1. La sopa de ajo

¡Y la alegría llegó al convento!

¿La alegría? ¡Qué lagrimones los frailes, al ver el convento medio caído, los trastos por el suelo, las tejas rotas, las puertas y ventanas medio quemadas! ¡Dichosa guerra! Pero como había que seguir, fray Pirulero bajó a la cocina, fue a hacer la sopa para la noche y se encontró sin cacerola. Buscó otro puchero y lo encontró lleno de agujeros, buscó la sartén y le faltaba el mango, buscó la harina y ni harina, ni arroz, ni lentejas. Todo estaba en el suelo, donde los ratones comían a dos carrillos.

Lo primero que hizo fray Pirulero fue coger la escoba y aparte de dar diez o doce escobazos a los ratones, que no alcanzaron a ninguno, barrió la despensa, la cocina, el pasillo y la fresquera hasta que quedó como un espejo. Luego fue a ordenar los cacharros. Al que no le faltaba un asa, le faltaba el mango o la tapadera; a la mesa le faltaba una pata, tres a la artesa. Las jarras, los vasos y las escudillas estaban desbocados, y el que no, tenía unas resquebrajaduras y unas rendijas que lo hacían sonar a cascajo.

Fray Pirulero fue entonces por un jamón o una ristra de longaniza, pues había que festejar el retorno al convento, y casi le da un patatús. Estaba la despensa vacía.

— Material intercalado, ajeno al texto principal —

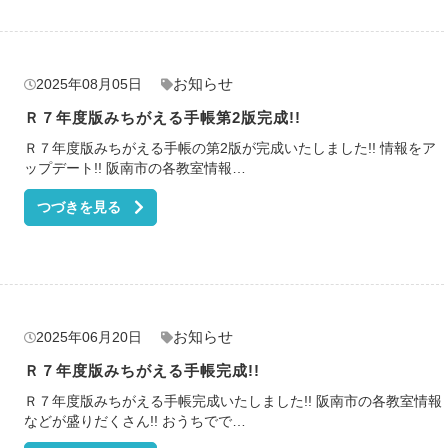
お知らせ
2025年08月05日
Ｒ７年度版みちがえる手帳第2版完成!!
Ｒ７年度版みちがえる手帳の第2版が完成いたしました!! 情報をア
ップデート!! 阪南市の各教室情報…
つづきを見る
お知らせ
2025年06月20日
Ｒ７年度版みちがえる手帳完成!!
Ｒ７年度版みちがえる手帳完成いたしました!! 阪南市の各教室情報
などが盛りだくさん!! おうちでで…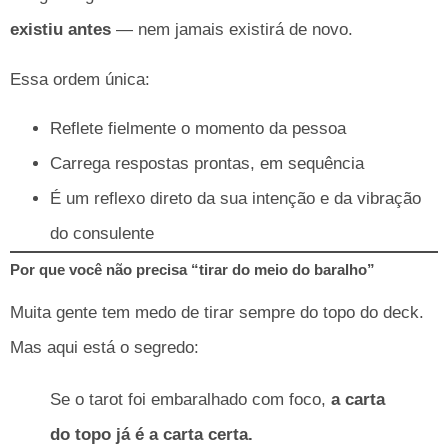
existiu antes
— nem jamais existirá de novo.
Essa ordem única:
Reflete fielmente o momento da pessoa
Carrega respostas prontas, em sequência
É um reflexo direto da sua intenção e da vibração
do consulente
Por que você não precisa “tirar do meio do baralho”
Muita gente tem medo de tirar sempre do topo do deck.
Mas aqui está o segredo:
Se o tarot foi embaralhado com foco,
a carta
do topo já é a carta certa.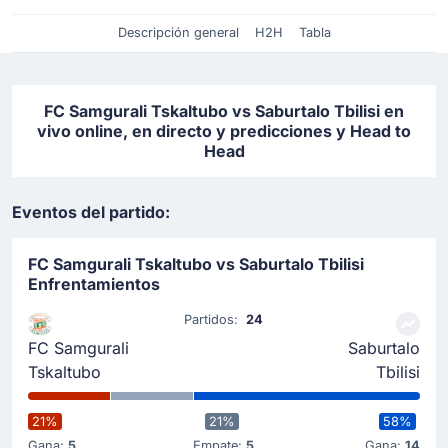
Descripción general
H2H
Tabla
FC Samgurali Tskaltubo vs Saburtalo Tbilisi en
vivo online, en directo y predicciones y Head to
Head
Eventos del partido:
FC Samgurali Tskaltubo vs Saburtalo Tbilisi
Enfrentamientos
Partidos:
24
FC Samgurali
Saburtalo
Tskaltubo
Tbilisi
21%
21%
58%
Gana:
5
Empate:
5
Gana:
14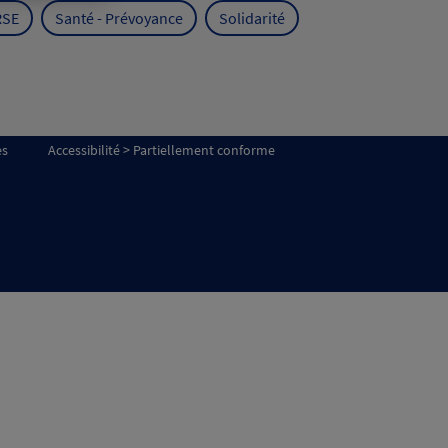
RSE
Santé - Prévoyance
Solidarité
es
Accessibilité > Partiellement conforme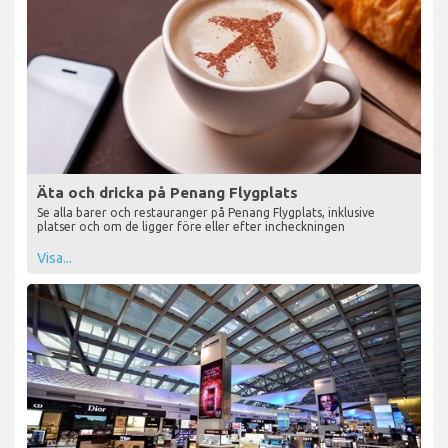
Äta och dricka på Penang Flygplats
Se alla barer och restauranger på Penang Flygplats, inklusive
platser och om de ligger före eller efter incheckningen
Visa...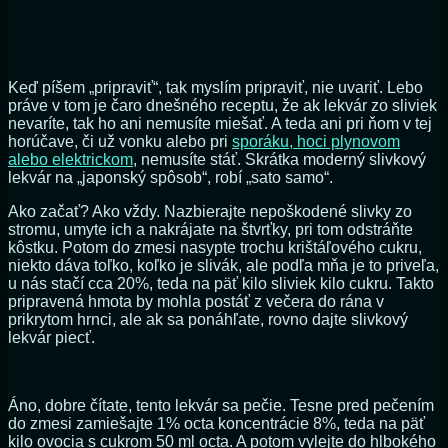
Keď píšem „pripraviť“, tak myslím pripraviť, nie uvariť. Lebo
práve v tom je čaro dnešného receptu, že ak lekvár zo sliviek
nevaríte, tak ho ani nemusíte miešať. A teda ani pri ňom v tej
horúčave, či už vonku alebo pri
sporáku, hoci plynovom
alebo elektrickom
, nemusíte stáť. Skrátka moderný slivkový
lekvár na „japonský spôsob“, robí „sato samo“.
Ako začať? Ako vždy. Nazbierajte nepoškodené slivky zo
stromu, umyte ich a nakrájate na štvrťky, pri tom odstráňte
kôstku. Potom do zmesi nasypte trochu krištáľového cukru,
niekto dáva toľko, koľko je slivák, ale podľa mňa je to priveľa,
u nás stačí cca 20%, teda na päť kilo sliviek kilo cukru. Takto
pripravená hmota by mohla postáť z večera do rána v
prikrytom hrnci, ale ak sa ponáhľate, rovno dajte slivkový
lekvár piecť.
Áno, dobre čítate, tento lekvár sa pečie. Tesne pred pečením
do zmesi zamiešajte 1% octa koncentrácie 8%, teda na päť
kilo ovocia s cukrom 50 ml octa. A potom vylejte do hlbokého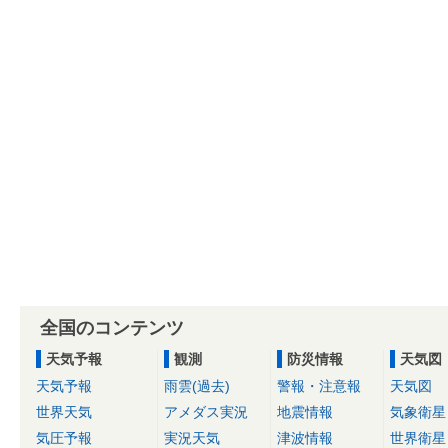
全国のコンテンツ
天気予報
観測
防災情報
天気図
天気予報
雨雲(過去)
警報・注意報
天気図
世界天気
アメダス実況
地震情報
気象衛星
気圧予報
実況天気
津波情報
世界衛星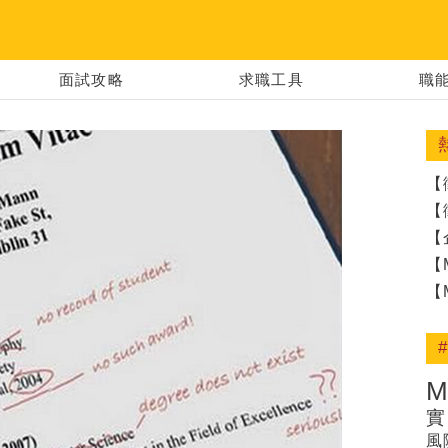
 │ 建構你的夢
面試攻略
求職工具
職
【
【
【
【
【
實
風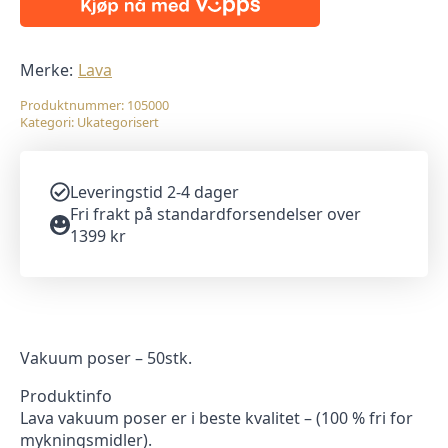
50stk
antall
Merke:
Lava
Produktnummer:
105000
Kategori:
Ukategorisert
Leveringstid 2-4 dager
Fri frakt på standardforsendelser over
1399 kr
Vakuum poser – 50stk.
Produktinfo
Lava vakuum poser er i beste kvalitet – (100 % fri for
mykningsmidler).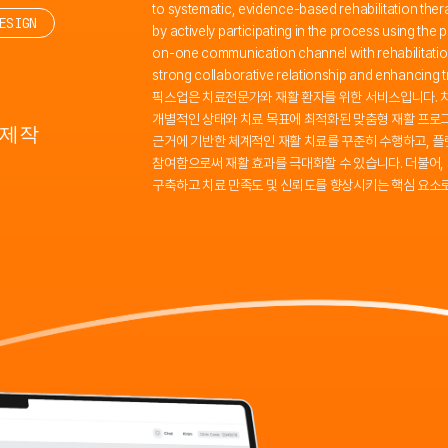
to systematic, evidence-based rehabilitation thera
ESIGN
by actively participating in the process using the 
on-one communication channel with rehabilitation 
strong collaborative relationship and enhancing tr
픽스업은 치료전문가와 재활 환자를 위한 서비스입니다. 
개별적인 상태와 치료 목표에 최적화된 맞춤형 재활 프로그
 제작
근거에 기반한 체계적인 재활 치료를 꾸준히 수행하고, 
참여함으로써 재활 효과를 극대화할 수 있습니다. 더불어, 
구축하고 치료 만족도 및 신뢰도를 향상시키는 핵심 요소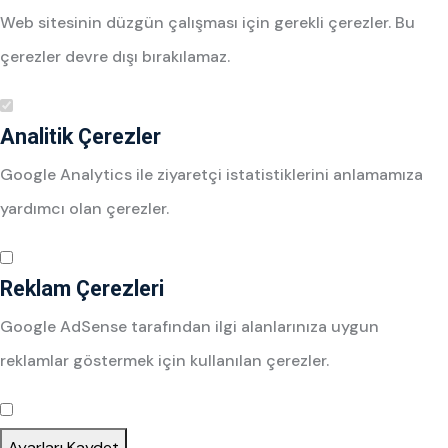
Web sitesinin düzgün çalışması için gerekli çerezler. Bu
çerezler devre dışı bırakılamaz.
Analitik Çerezler
Google Analytics ile ziyaretçi istatistiklerini anlamamıza
yardımcı olan çerezler.
Reklam Çerezleri
Google AdSense tarafından ilgi alanlarınıza uygun
reklamlar göstermek için kullanılan çerezler.
Ayarları Kaydet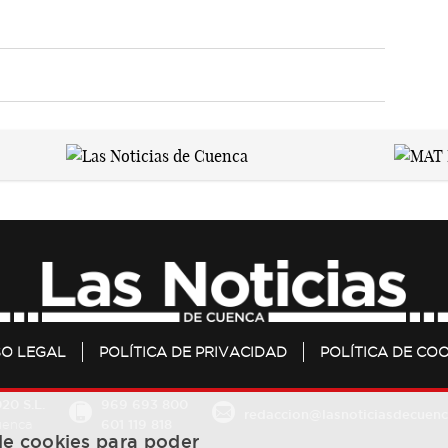
SO LEGAL
POLÍTICA DE PRIVACIDAD
POLÍTICA DE COO
20 S.L.
969 693 800
redaccion@lasnoticiasdecuenc
601 119 818
Cuenca
 de cookies para poder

No digo la verdad: quedaban los clavos en las paredes. No había ni chorizos ni longanizas. ¿Dónde estaban las sartas de salchichas? ¿Y los perniles y las costillas y el tocino?

El pobre fray Pirulero no sabía qué hacer. Allí, en una cesta, quedaba lo que nadie había querido. Unas cebollas ya medio secas, unos ajos, unas hojitas de laurel y, en la alacena, unos frascos de cominos, de hierbabuena y un poquito de perejil más seco que un nabo.